Collected data entries
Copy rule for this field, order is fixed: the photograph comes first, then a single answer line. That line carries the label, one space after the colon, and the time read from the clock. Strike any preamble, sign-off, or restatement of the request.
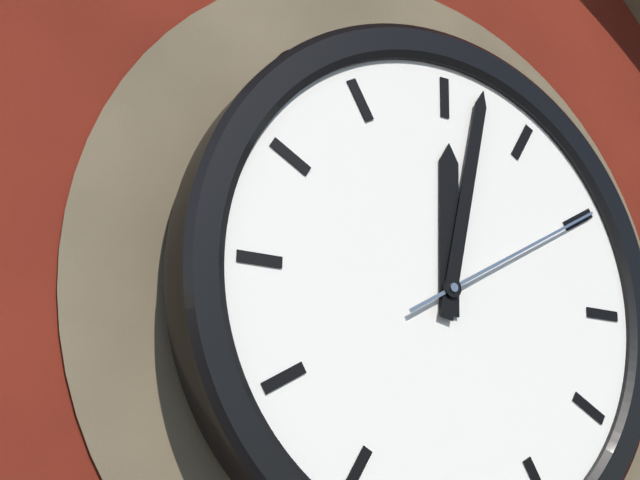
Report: 12:02:10
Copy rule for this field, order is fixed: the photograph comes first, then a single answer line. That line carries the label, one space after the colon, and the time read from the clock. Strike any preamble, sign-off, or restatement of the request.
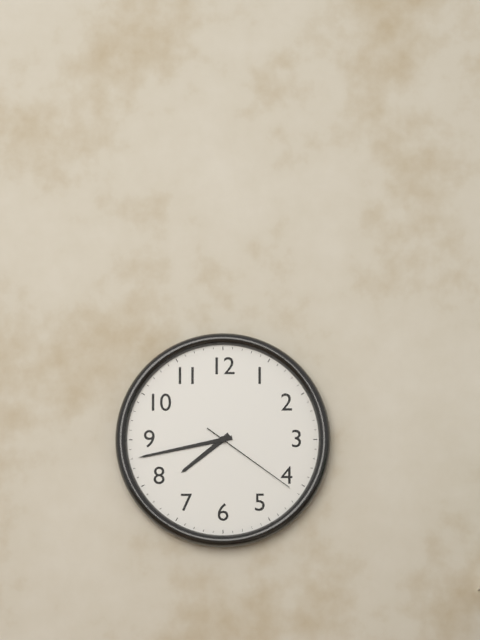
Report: 7:43:21
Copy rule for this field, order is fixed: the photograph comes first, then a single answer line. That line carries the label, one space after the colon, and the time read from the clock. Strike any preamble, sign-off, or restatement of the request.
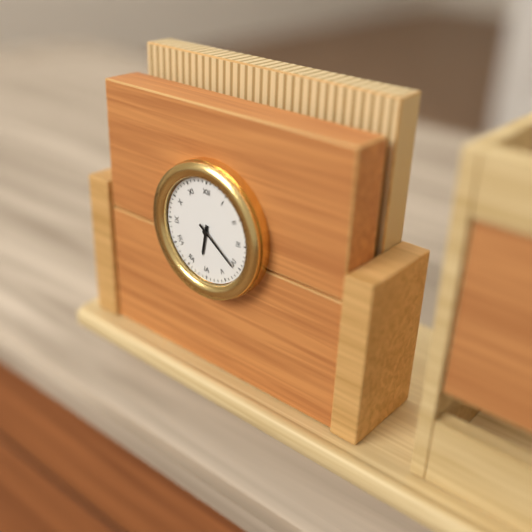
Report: 6:21
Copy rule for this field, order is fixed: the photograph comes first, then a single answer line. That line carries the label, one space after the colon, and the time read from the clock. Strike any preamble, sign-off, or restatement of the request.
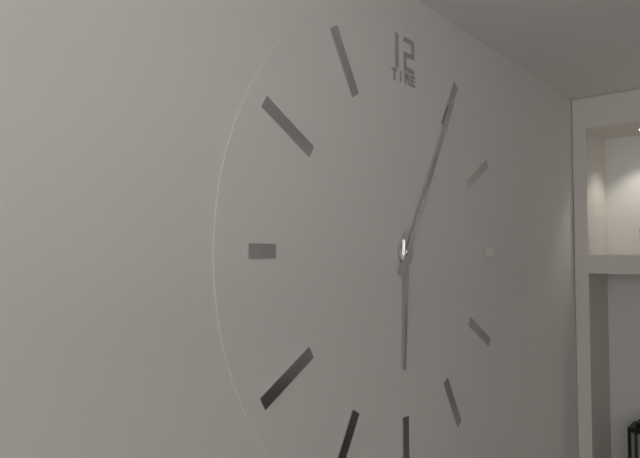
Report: 6:05
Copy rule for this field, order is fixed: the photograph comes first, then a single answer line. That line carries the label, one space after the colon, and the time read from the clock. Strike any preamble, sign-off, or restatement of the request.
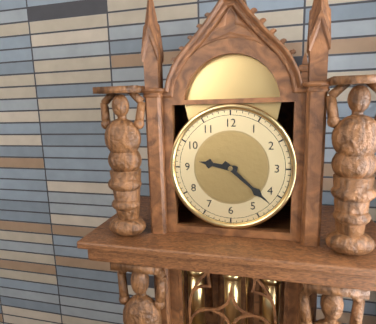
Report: 9:22
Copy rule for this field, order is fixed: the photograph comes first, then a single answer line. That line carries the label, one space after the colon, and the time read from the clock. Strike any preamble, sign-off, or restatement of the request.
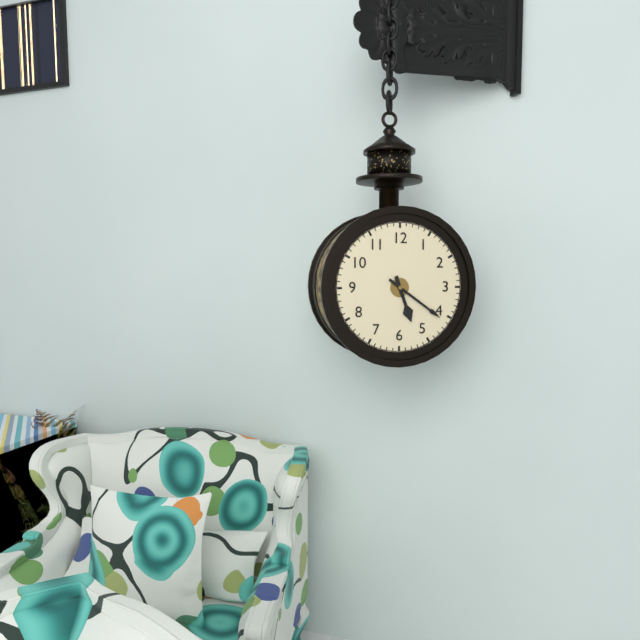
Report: 5:21
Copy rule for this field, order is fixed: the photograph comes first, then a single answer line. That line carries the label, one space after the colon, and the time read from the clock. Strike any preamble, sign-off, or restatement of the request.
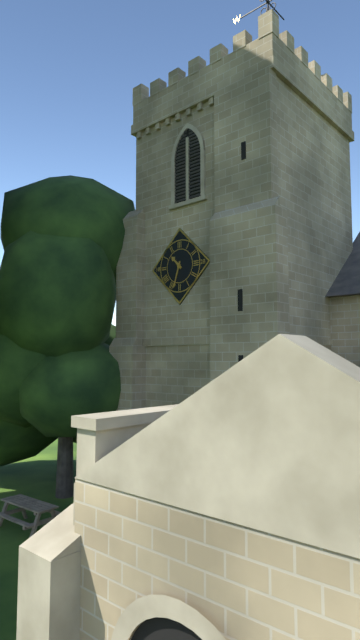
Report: 10:33
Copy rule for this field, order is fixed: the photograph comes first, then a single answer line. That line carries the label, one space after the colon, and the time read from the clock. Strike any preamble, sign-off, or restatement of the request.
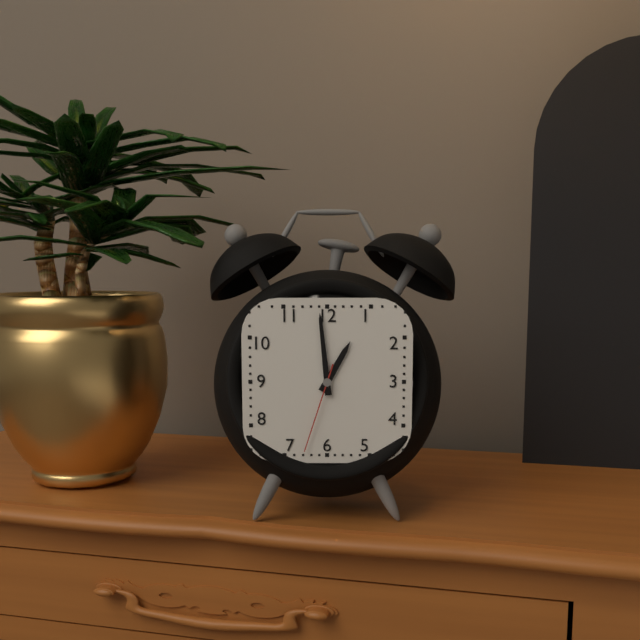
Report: 12:59:33
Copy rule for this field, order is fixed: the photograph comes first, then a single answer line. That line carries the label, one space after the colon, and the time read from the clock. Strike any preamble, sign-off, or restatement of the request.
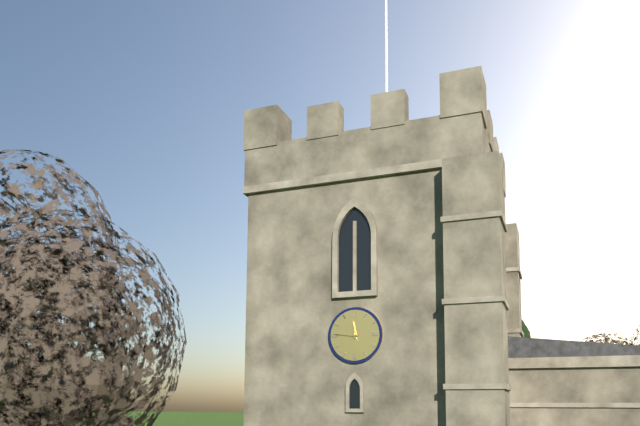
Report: 11:46
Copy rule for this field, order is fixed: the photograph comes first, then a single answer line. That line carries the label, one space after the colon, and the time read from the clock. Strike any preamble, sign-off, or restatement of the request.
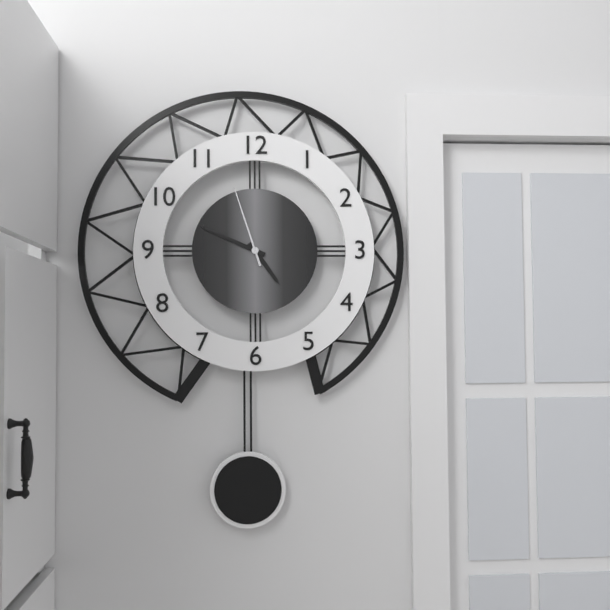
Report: 4:49:57
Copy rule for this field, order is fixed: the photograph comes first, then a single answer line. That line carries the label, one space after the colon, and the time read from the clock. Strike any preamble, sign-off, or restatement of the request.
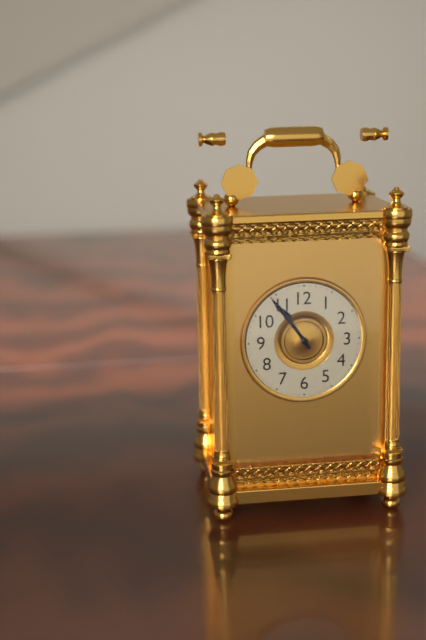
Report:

* _Problem to solve_: Edit the entries above by changing "Report" to "Reading" wherever it appears, keeping everything else the same. Give them back without the pictures.

* _Exercise solution_:
Copy rule for this field, order is fixed: the photograph comes first, then a single answer line. That line carries the label, one space after the colon, and the time read from the clock. Strike any preamble, sign-off, or restatement of the request.
Reading: 12:02:10
Copy rule for this field, order is fixed: the photograph comes first, then a single answer line. That line carries the label, one space after the colon, and the time read from the clock. Strike any preamble, sign-off, or restatement of the request.
Reading: 7:43:21
Copy rule for this field, order is fixed: the photograph comes first, then a single answer line. That line carries the label, one space after the colon, and the time read from the clock. Strike any preamble, sign-off, or restatement of the request.
Reading: 6:21
Copy rule for this field, order is fixed: the photograph comes first, then a single answer line. That line carries the label, one space after the colon, and the time read from the clock. Strike any preamble, sign-off, or restatement of the request.
Reading: 6:05
Copy rule for this field, order is fixed: the photograph comes first, then a single answer line. That line carries the label, one space after the colon, and the time read from the clock. Strike any preamble, sign-off, or restatement of the request.
Reading: 9:22
Copy rule for this field, order is fixed: the photograph comes first, then a single answer line. That line carries the label, one space after the colon, and the time read from the clock. Strike any preamble, sign-off, or restatement of the request.
Reading: 5:21
Copy rule for this field, order is fixed: the photograph comes first, then a single answer line. That line carries the label, one space after the colon, and the time read from the clock. Strike any preamble, sign-off, or restatement of the request.
Reading: 10:33
Copy rule for this field, order is fixed: the photograph comes first, then a single answer line. That line carries the label, one space after the colon, and the time read from the clock. Strike any preamble, sign-off, or restatement of the request.
Reading: 12:59:33
Copy rule for this field, order is fixed: the photograph comes first, then a single answer line. That line carries the label, one space after the colon, and the time read from the clock. Strike any preamble, sign-off, or restatement of the request.
Reading: 11:46
Copy rule for this field, order is fixed: the photograph comes first, then a single answer line. That line carries the label, one space after the colon, and the time read from the clock. Strike any preamble, sign-off, or restatement of the request.
Reading: 4:49:57
Copy rule for this field, order is fixed: the photograph comes first, then a single answer line. That line carries the label, one space after the colon, and the time read from the clock. Strike any preamble, sign-off, or restatement of the request.
Reading:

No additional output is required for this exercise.